====== MATERIAL SHOWN ======

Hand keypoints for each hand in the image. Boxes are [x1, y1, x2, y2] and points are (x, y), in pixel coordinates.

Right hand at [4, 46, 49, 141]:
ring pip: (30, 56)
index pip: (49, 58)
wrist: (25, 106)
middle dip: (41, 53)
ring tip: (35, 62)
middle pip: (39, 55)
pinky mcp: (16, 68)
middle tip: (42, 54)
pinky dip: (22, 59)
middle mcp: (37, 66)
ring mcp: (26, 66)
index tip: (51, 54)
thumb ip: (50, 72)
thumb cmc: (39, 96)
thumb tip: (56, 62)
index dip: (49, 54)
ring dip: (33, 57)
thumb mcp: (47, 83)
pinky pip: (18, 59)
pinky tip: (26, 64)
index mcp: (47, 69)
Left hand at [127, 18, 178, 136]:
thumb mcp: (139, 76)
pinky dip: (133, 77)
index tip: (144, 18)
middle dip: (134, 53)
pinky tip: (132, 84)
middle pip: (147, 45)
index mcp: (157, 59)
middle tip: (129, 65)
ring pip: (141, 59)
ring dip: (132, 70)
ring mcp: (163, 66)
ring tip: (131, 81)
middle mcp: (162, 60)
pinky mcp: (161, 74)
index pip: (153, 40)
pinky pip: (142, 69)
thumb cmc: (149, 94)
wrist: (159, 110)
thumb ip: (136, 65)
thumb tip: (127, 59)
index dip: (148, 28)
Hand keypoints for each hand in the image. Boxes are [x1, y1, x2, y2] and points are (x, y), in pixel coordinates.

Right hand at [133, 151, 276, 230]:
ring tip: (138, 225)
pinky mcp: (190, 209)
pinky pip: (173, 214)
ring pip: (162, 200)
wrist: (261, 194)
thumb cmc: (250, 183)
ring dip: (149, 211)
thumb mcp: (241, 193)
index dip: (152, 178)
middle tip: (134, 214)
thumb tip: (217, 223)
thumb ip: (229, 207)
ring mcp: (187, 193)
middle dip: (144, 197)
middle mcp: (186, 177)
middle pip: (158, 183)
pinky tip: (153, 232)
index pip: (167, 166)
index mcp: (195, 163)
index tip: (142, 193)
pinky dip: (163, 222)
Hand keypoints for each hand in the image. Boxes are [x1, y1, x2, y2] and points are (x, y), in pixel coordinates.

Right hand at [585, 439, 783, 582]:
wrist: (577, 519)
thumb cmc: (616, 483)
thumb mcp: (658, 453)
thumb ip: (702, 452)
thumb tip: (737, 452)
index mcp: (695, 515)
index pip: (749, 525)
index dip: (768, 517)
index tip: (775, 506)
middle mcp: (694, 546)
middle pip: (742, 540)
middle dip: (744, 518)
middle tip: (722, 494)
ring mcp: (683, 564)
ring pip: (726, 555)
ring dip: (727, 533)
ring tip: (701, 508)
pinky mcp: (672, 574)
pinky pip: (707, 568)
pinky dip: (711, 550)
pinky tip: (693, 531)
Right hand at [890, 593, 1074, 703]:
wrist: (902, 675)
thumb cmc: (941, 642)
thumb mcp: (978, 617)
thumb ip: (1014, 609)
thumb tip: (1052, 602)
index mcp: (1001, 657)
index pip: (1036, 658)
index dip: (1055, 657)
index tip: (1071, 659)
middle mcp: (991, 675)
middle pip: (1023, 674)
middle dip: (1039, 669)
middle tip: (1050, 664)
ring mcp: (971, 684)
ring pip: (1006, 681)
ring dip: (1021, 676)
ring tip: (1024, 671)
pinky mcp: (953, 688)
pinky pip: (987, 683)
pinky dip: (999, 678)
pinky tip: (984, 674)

======

Begin at the top of the records above and quote each line exactly, ending with the line that contains "pinky mcp: (190, 209)".

Hand keypoints for each hand in the image. Boxes are [x1, y1, x2, y2] and points are (x, y), in pixel coordinates.

Right hand at [4, 46, 49, 141]:
ring pip: (30, 56)
index pip: (49, 58)
wrist: (25, 106)
middle dip: (41, 53)
ring tip: (35, 62)
middle pip: (39, 55)
pinky mcp: (16, 68)
middle tip: (42, 54)
pinky dip: (22, 59)
middle mcp: (37, 66)
ring mcp: (26, 66)
index tip: (51, 54)
thumb ip: (50, 72)
thumb cmc: (39, 96)
thumb tip: (56, 62)
index dip: (49, 54)
ring dip: (33, 57)
thumb mcp: (47, 83)
pinky pip: (18, 59)
pinky tip: (26, 64)
index mcp: (47, 69)
Left hand at [127, 18, 178, 136]:
thumb mcp: (139, 76)
pinky dip: (133, 77)
index tip: (144, 18)
middle dip: (134, 53)
pinky tip: (132, 84)
middle pip: (147, 45)
index mcp: (157, 59)
middle tip: (129, 65)
ring pip: (141, 59)
ring dip: (132, 70)
ring mcp: (163, 66)
ring tip: (131, 81)
middle mcp: (162, 60)
pinky mcp: (161, 74)
index pip: (153, 40)
pinky pip: (142, 69)
thumb cmc: (149, 94)
wrist: (159, 110)
thumb ip: (136, 65)
thumb tip: (127, 59)
index dip: (148, 28)
Hand keypoints for each hand in the image. Boxes are [x1, y1, x2, y2] and points are (x, y), in pixel coordinates.

Right hand at [133, 151, 276, 230]:
ring tip: (138, 225)
pinky mcp: (190, 209)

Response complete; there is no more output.